Controversial plans for new housing schemes at University of Cumbria's Lancaster campus given green light
Two proposed developments at the University of Cumbria's Lancaster campus have been approved by the city council's planning meeting.
Members of the committee gave the thumbs up on Monday to plans for a supported living facility and an extra care village to be built at the Bowerham campus.
The decisions mean a new four-storey extra care residential building will be built overlooking Coulston Road, and the current Barbon Hall and Hornby Hall will be converted into affordable residential apartments.
In addition, the university tennis courts will be redeveloped with a new access road leading from nearby Anderson Close to form a new two-storey supported living facility comprising 13 one-bedroom flats.
A third application - for the demolition of the existing 10 storey tower and other buildings and erection of an eight, nine and 10 storey building to provide student accommodation - was not listed for Monday's meeting.
The three applications were put on hold earlier this month over concerns raised about drainage on the site.
However, councillors voted to approve the applications, both of which have also been delegated back to the head of planning to, in the absence of any new material planning matters being raised, formally issue a decision notice on April 6.
The schemes have been met with resistance by many residents living near the site, who objected to the supported living facility in particular, mostly relating to issues such as distance from neighbouring properties, privacy, access and transport.
Three residents spoke at the meeting in objection to the plans for the extra care village and the affordable residential flats, while four spoke against the supported living facility proposals.
Afterwards, Richard Kenworthy said on behalf of Anderson Close residents: “Our only hope now is if the university and its partners have planned to locate the building on or within 5m of the 63cm diameter pressurised water mains that run across the site.
"If this is the case they will have to re-design the building and re-apply for planning permission.
"The university submitted maps dated April and May 2020 showing that they knew the approximate location of the water mains. They have had all this time to verify their exact location, but have done nothing.
"An engineer visiting the site earlier this month said that the only way to be sure of the location of the water mains is to dig exploratory holes to find the pipes.

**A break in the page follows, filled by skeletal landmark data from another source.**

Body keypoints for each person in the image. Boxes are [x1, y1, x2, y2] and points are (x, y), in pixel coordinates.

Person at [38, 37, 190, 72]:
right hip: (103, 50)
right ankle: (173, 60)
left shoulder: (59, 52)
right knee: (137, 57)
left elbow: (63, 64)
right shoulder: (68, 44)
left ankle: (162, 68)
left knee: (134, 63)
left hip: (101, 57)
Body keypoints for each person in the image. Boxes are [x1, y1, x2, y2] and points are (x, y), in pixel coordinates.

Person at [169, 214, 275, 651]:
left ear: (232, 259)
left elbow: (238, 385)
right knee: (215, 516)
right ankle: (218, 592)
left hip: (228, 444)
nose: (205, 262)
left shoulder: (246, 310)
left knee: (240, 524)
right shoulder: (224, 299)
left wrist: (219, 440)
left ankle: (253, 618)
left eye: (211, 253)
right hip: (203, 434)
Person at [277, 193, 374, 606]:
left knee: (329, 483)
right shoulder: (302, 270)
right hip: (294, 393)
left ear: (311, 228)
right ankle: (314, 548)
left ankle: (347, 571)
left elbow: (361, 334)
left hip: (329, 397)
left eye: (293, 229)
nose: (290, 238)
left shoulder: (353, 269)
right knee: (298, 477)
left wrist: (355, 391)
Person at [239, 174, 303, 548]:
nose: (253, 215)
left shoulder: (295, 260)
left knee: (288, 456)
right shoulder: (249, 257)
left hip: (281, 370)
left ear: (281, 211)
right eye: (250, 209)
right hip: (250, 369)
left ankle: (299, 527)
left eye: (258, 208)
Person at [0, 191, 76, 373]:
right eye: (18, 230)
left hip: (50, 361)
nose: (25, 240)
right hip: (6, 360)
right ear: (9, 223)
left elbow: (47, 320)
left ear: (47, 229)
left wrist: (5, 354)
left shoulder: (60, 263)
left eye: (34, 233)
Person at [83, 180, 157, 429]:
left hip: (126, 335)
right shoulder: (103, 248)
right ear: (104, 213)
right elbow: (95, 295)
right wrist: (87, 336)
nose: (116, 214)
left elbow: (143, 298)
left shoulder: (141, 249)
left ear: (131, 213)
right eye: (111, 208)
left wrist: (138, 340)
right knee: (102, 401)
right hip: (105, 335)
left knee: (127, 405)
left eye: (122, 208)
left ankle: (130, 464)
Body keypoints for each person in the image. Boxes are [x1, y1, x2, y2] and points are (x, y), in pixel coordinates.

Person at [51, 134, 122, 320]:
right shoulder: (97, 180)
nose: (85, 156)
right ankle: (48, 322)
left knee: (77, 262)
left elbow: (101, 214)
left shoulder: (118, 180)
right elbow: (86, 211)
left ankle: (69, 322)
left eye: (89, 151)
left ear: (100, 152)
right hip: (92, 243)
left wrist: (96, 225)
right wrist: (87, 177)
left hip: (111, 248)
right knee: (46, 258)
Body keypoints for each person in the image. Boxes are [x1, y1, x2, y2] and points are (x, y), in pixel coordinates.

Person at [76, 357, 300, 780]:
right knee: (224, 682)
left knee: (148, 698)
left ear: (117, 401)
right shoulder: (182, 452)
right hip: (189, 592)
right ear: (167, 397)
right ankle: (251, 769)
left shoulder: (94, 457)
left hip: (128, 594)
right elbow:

"The university and its partners will not be able to start building work until they have found these water mains and also carried out infiltration testing in connection with the surface water drainage.
"Once these have been submitted to, and approved by, both United Utilities and the Lead Local Flood Authority then the planning pre-conditions can be confirmed as being met and work can start.

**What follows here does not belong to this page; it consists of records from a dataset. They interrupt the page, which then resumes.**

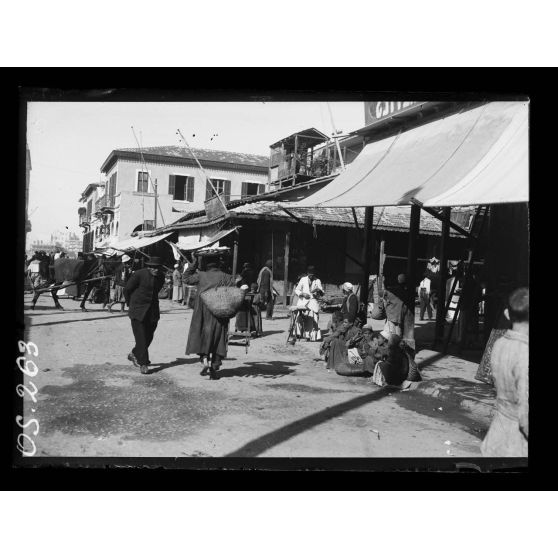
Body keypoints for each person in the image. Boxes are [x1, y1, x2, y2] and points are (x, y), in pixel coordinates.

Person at [481, 288, 528, 457]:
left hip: (496, 437)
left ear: (507, 314)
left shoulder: (500, 343)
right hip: (518, 446)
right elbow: (525, 417)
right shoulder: (525, 353)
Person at [184, 254, 237, 380]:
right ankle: (215, 365)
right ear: (219, 265)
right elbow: (233, 293)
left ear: (206, 265)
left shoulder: (201, 275)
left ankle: (204, 359)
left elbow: (186, 278)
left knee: (203, 333)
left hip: (203, 311)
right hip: (220, 312)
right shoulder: (227, 277)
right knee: (219, 336)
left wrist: (194, 263)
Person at [124, 256, 165, 375]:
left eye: (157, 268)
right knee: (141, 338)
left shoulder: (161, 276)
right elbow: (127, 289)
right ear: (148, 267)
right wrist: (130, 303)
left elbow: (156, 291)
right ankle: (144, 363)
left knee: (149, 336)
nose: (155, 270)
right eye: (153, 268)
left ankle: (134, 354)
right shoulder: (138, 274)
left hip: (152, 311)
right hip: (138, 310)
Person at [294, 265, 324, 341]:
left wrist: (318, 291)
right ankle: (299, 334)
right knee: (299, 317)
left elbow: (322, 292)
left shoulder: (318, 281)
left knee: (314, 319)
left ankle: (311, 336)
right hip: (303, 301)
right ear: (307, 273)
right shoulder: (303, 279)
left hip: (313, 301)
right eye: (310, 275)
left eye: (313, 275)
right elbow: (297, 290)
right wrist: (303, 294)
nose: (311, 276)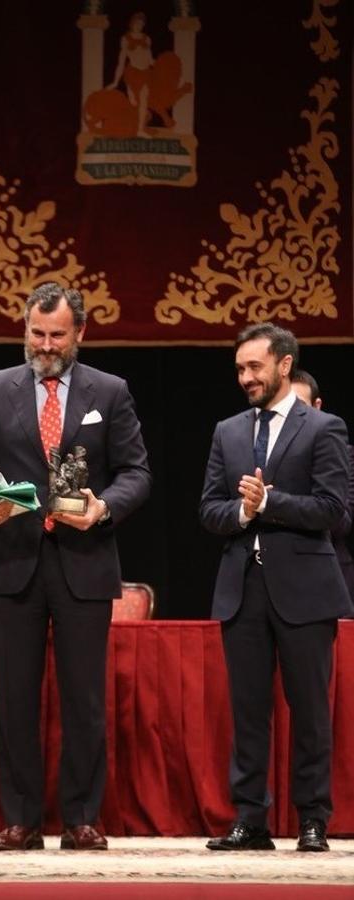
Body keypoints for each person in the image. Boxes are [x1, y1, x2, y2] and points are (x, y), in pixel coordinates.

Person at [0, 281, 151, 851]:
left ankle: (82, 817)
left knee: (84, 698)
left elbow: (137, 473)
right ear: (25, 330)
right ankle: (21, 819)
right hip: (12, 565)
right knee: (13, 697)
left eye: (58, 335)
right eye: (37, 334)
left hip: (84, 562)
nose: (46, 345)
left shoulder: (109, 391)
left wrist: (103, 507)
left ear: (80, 333)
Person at [200, 323, 353, 853]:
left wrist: (270, 503)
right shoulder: (228, 431)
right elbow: (209, 509)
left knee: (310, 708)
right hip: (242, 588)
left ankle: (312, 818)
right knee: (247, 710)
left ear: (284, 365)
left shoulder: (324, 428)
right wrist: (241, 511)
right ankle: (250, 820)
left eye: (254, 367)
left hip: (306, 589)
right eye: (240, 368)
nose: (245, 377)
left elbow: (334, 511)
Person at [291, 369, 354, 601]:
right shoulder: (264, 452)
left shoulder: (343, 455)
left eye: (300, 407)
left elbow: (342, 523)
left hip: (330, 576)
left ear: (316, 406)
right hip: (278, 575)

"In the meantime the public consultation on the application for the replacement for the William Thompson Tower continues. Despite the original design being for a seven-storey tower with a larger footprint than the original tower, the design was radically changed in January. It is now eight, nine or 10 storeys high, depending from which direction you look at it.
“Based on the planning committee’s decisions today it looks very likely that they will vote to approve this plan when they meet on April 26 to consider this matter, regardless of local residents’ objections.”
A University of Cumbria spokesman said: “We are delighted that the first two applications have been approved and we can move ahead with our plans.”